If 1 gram is equal to 15.4 grains then it is easy to do the multiplication. I use a jewelry scale which weighs in grams and penny weight, so I weigh in grams then convert to grains, in that way I can follow what you guys are discussing.


----------



## wombat (Jun 10, 2011)

Charles said:


> wombat said:
> 
> 
> > Charles said:
> ...


I would never hunt with them. they just shatter if you hit anything harder than a towel or sheet. I think he's using the Flymo stuff, which would be harder and probably heavier.


----------



## Clever Moniker (May 12, 2013)

Nico has consistently taken game with clay balls. If it was just a "one off" kill or something, I might chalk it up to luck. Rather, he has had consistent success and taken rabbits too. Are there different types of clay?


----------



## SuperMonkeySlinger (Jan 28, 2013)

Well, There is some clay i get from a river near by for slingshot ammo, But it feels a tiny bit heavier... Not sure though.

Clay balls are enough for hunting, I took a dove with a clay ball with a LOW chest shot and lights out, he hit the ground.

I find clay balls VERY effective to small game.

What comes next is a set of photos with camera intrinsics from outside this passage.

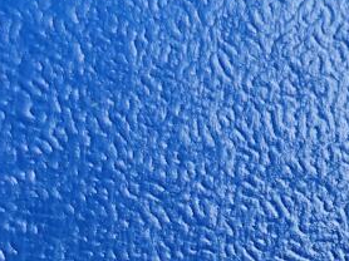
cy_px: 479
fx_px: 2488
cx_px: 687
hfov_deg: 7.7
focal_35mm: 247
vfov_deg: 5.9
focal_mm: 5.84
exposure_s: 1/100
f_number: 1.6
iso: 64
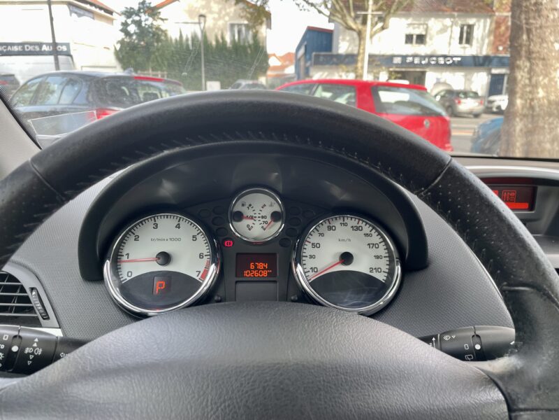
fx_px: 420
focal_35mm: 26
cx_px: 280
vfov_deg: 53.1
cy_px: 210
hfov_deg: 67.3
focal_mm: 4.2
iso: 40
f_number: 1.6
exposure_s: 1/121
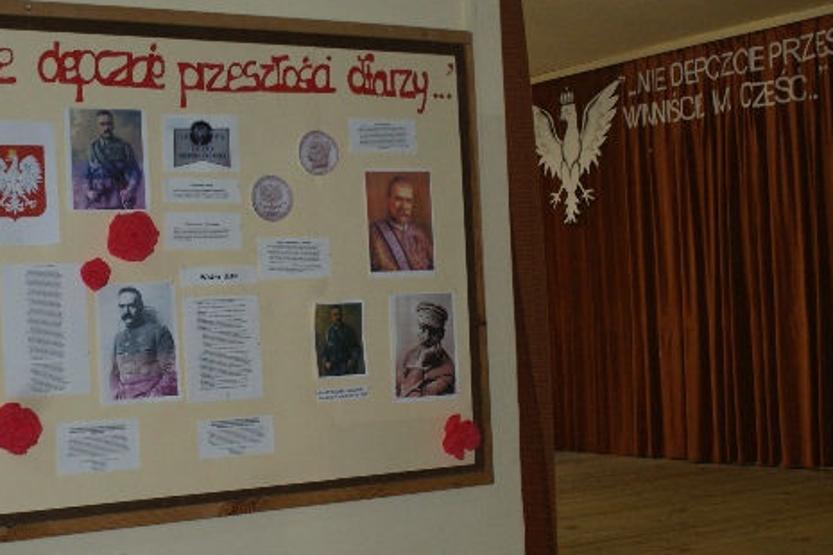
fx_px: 1434
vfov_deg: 21.9
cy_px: 312
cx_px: 446
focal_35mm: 62
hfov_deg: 32.4
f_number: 5
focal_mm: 30
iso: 400
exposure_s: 1/60
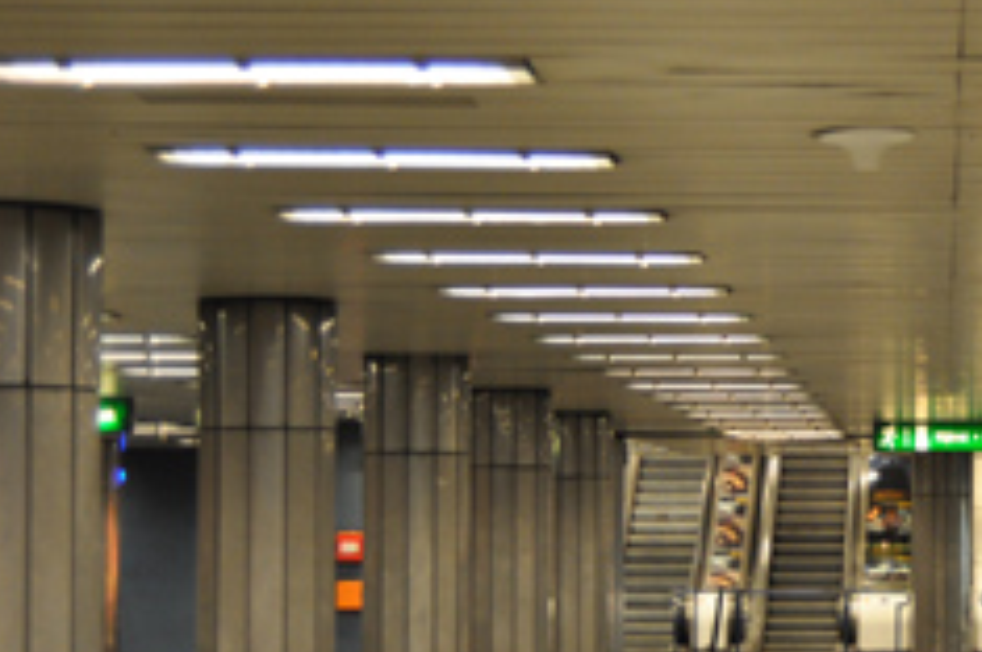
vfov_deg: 12.3
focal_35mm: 111
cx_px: 923
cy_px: 410
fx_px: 3031
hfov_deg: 18.0
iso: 800
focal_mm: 29
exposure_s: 1/40
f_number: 3.2
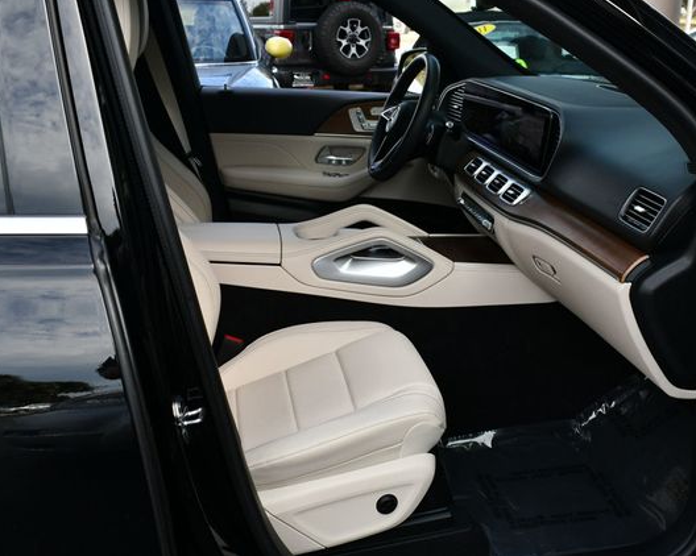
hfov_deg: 44.6
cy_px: 277
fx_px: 844
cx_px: 414
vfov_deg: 36.5
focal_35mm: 41
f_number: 6.3
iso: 200
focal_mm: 18
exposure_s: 1/250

And another good thing about them is you can just roll a clay ball in your hand, And they will fly just as good as any other ammo if you take your time to roll the clay balls correctly.

SMS


----------



## kyogen (Oct 22, 2012)

i'm liking the idea of trying clay ammo. i'll have to grab a bag next time i see some. thanks for the idea.


----------



## whippetlad (Aug 29, 2013)

I've used playdo before on a coke can I was impressed by the impact playdo is very good with 6mm squares! Thanks - whippet lad


----------



## ghost0311/8541 (Jan 6, 2013)

i like that set up i also use clay balls i get my clay at the suwannee river and roll them out and fire harden them they work very well


----------